The tools available to the end user are getting easier to use all the time and increase the likelihood that the system will meet the user’s specifications, since the user is building it. There’s no one else to blame if the system doesn’t do what the user wants it to do. But don’t attempt to build larger and more complex systems using this method: The capabilities of the tools are limited.
Managers should be aware of some inherent dangers when allowing users to develop their own systems. Standardization can be a tough issue when you use this method of system development. You’re almost begging for conflicts in data processing and storage, since each user will have her own method of creating, defining, and developing data.
The biggest danger is creating those islands of information. The chance of redundant end products just went up, since each user might create a system with slight differences that prohibits cross-utilization of the information.
Purchasing Solutions: Application Software Packages and Outsourcing
I mentioned earlier that software programs are becoming extremely complex to design, develop, and build. Many companies either don’t have the in-house staff to accomplish the task or decide to focus on their core competencies and have someone else develop the software they need.
Just as you would for any piece of equipment, you first seek Requests for Proposal (RFP) from several vendors to fully evaluate the software package according to your needs. Remember, you give up a lot of control when you choose to go with a prewritten software package. Well-written RFPs help minimize the impact.
Application Software Packages
Fast, easy, convenient, user-driven. Many software packages are extremely convenient for non-techies to use to develop their information products. Commonly called “off-the-shelf” software, these packages can be the best method of creating an information system if that system is fairly standard across different types of businesses.
You don’t have to worry about system documentation, since that usually comes with the software.
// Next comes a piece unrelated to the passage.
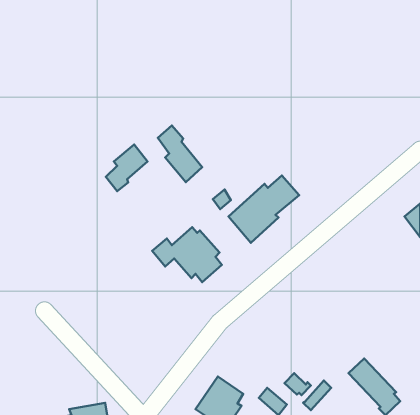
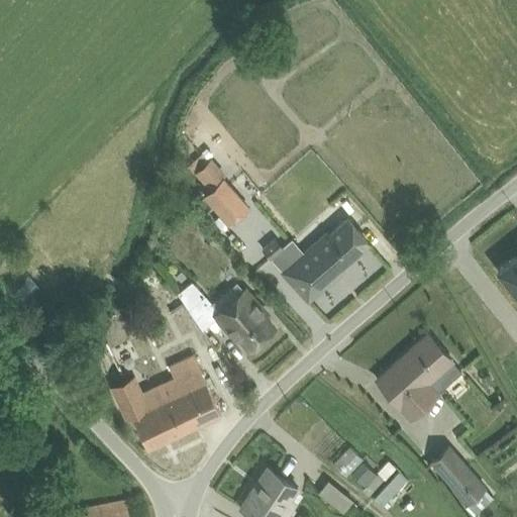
building: [106,145,147,191] -> none
building: none -> [376,336,460,421]
building: none -> [113,358,220,451]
You still have to write local procedures for using the program, but you don’t have to start from scratch. Training is easier because once you learn how to use the menus and toolbars in one program, the same skills can be carried over to other programs. Training manuals often come with the program or are available through online help functions.
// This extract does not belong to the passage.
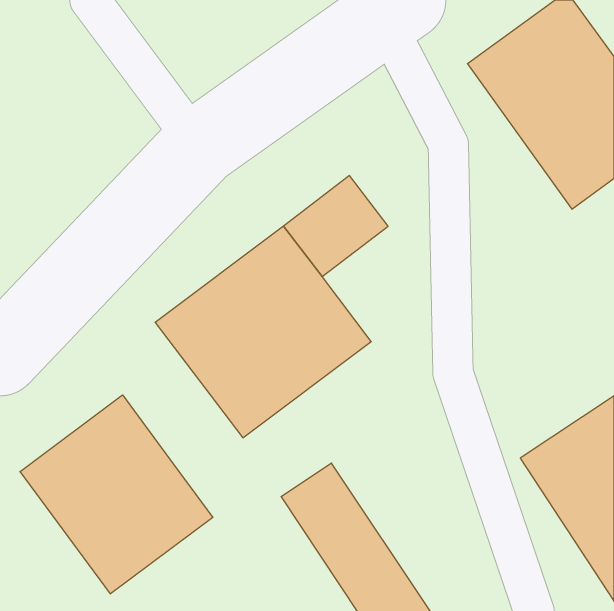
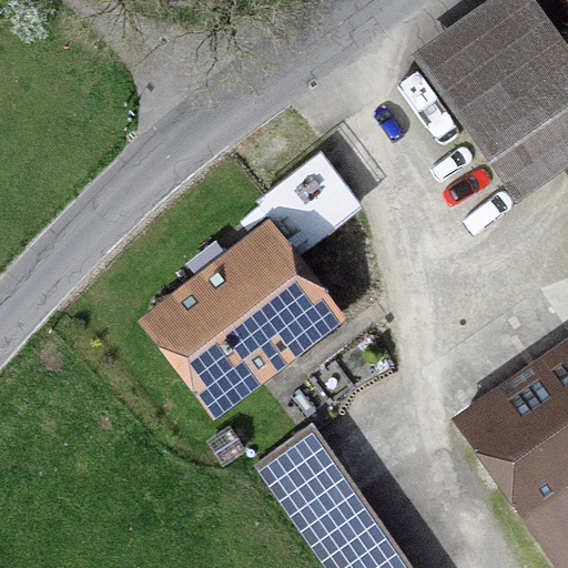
building: [20,395,213,594] -> none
Application software packages also provide an easier method of obtaining code corrections, updates, and enhancements: simply go to the Web site of the company that wrote the software and download the latest version. Need technical support for the program? Log on to the Web and you’re there. No telephone calls, no waiting on hold for hours, no begging the IT staff to fix your problem. In fact, you’ll probably find answers to questions you didn’t even know you had!
Most of the common programs still require usage standards within the organization. For instance, if you use an accounts receivable application software program, you should still set standards for how you will adapt the program to the unique requirements of your company.
Most off-the-shelf software can’t be changed, so you have to take what comes. Chances are some of your organization’s requirements may not be met. You’ll end up having to change your methods to match the software, instead of the other way around. Some software packages do allow some customization, but not as much as a program developed solely for your organization.
Outsourcing
What happens if an organization decides it doesn’t have the in-house expertise to support the system development process or any of the system maintenance required? No problem: outsource. There are hundreds of outside companies that will do the job. These companies offer expertise and experience, often at a lower cost than in-house staff. They can also offer smaller organizations economies of scale that make overall information processing cheaper.